The Washington Post touted a profile of Jindal with this quote:

"There's not much Indian left in Bobby Jindal," said Pearson Cross, a political science professor at the University of Louisiana at Lafayette who is writing a book on the governor.

Here's Pearson Cross, by the way:

"Dr. Cross advises the College Democrats and is chair of the Constitution Day Committee." No word on what credentials he has as the Indian-American Authenticity Police.
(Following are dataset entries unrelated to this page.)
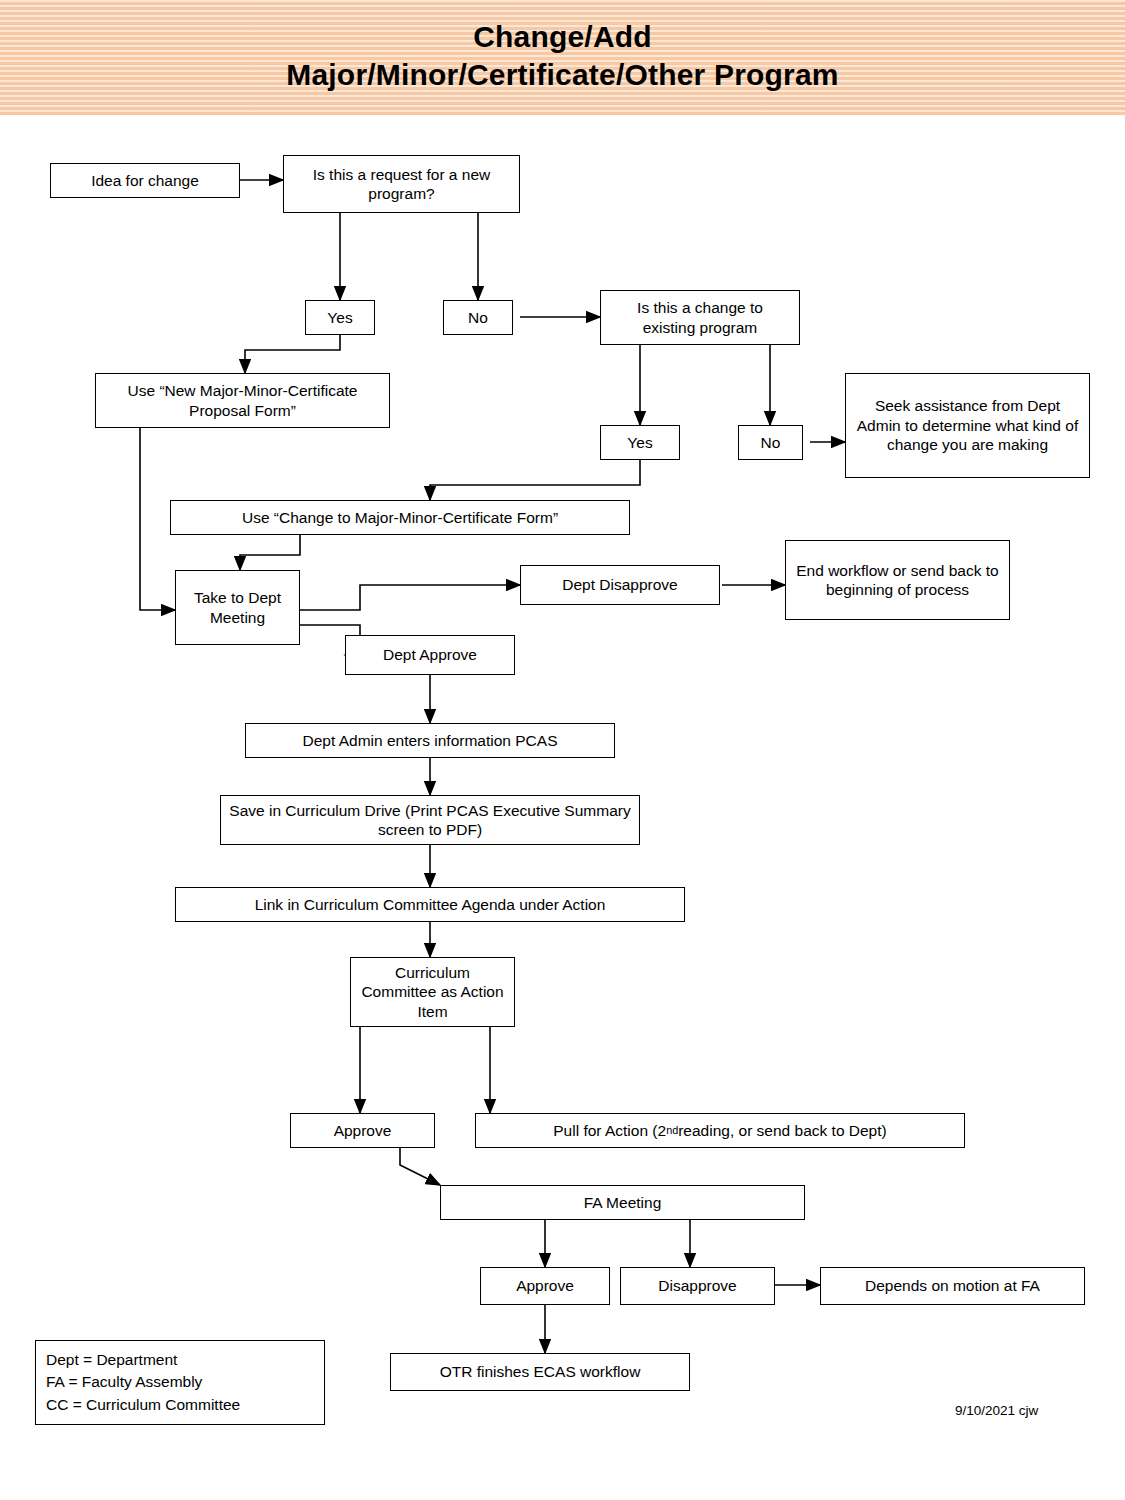Change/Add
Major/Minor/Certificate/Other Program
Idea for change
Is this a request for a new program?
Yes
No
Is this a change to existing program
Use “New Major-Minor-Certificate Proposal Form”
Yes
No
Seek assistance from Dept Admin to determine what kind of change you are making
Use “Change to Major-Minor-Certificate Form”
Take to Dept Meeting
Dept Disapprove
Dept Approve
End workflow or send back to beginning of process
Dept Admin enters information PCAS
Save in Curriculum Drive (Print PCAS Executive Summary screen to PDF)
Link in Curriculum Committee Agenda under Action
Curriculum Committee as Action Item
Approve
Pull for Action (2nd reading, or send back to Dept)
FA Meeting
Approve
Disapprove
Depends on motion at FA
OTR finishes ECAS workflow
Dept = Department
FA = Faculty Assembly
CC = Curriculum Committee
9/10/2021 cjw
Can We Ever Scrap the Current Tax Code?

I'm informed that Let Freedom Ring, a public policy non-profit organization committed to promoting Constitutional government, free enterprise, and traditional values, will release national survey results this morning that indicate -- surprise! -- lots of Americans want to scrap the current federal tax code, and they like the idea of setting the current code to expire at the end of 2019 as a way of forcing tax reform.

The national survey of 1,008 respondents was conducted last week by McLaughlin and Associates, a national polling firm.

Respondents were asked if the current federal tax code is "generally fair and equitable" or is it "unfair to the average taxpayer because it favors special interests through special incentives, exemptions and loopholes?" The survey found 75 percent said the current tax code is unfair, 72.6 percent of self-identified Democrats, 73.3 percent of self-identified Republicans and 81.3 percent of self-identified independents.

The pollsters also asked, "Would you support or oppose terminating the current tax code at the end of 2019 as a way of forcing the Congress to enact tax reform before then?" The survey found 69.9 percent supported, 72.9 percent of Republicans, 68.9 percent of Democrats, and 68.1 percent of independents; 9.7 percent opposed, and 20.4 percent didn't know.

The group adds:

Legislation to sunset the code has been filed in the House by Congressman Bob Goodlatte (R-VA), where it has 81 cosponsors, and it is being ushered through the House Ways and Means committee by Congressman Kevin Brady (R-TX).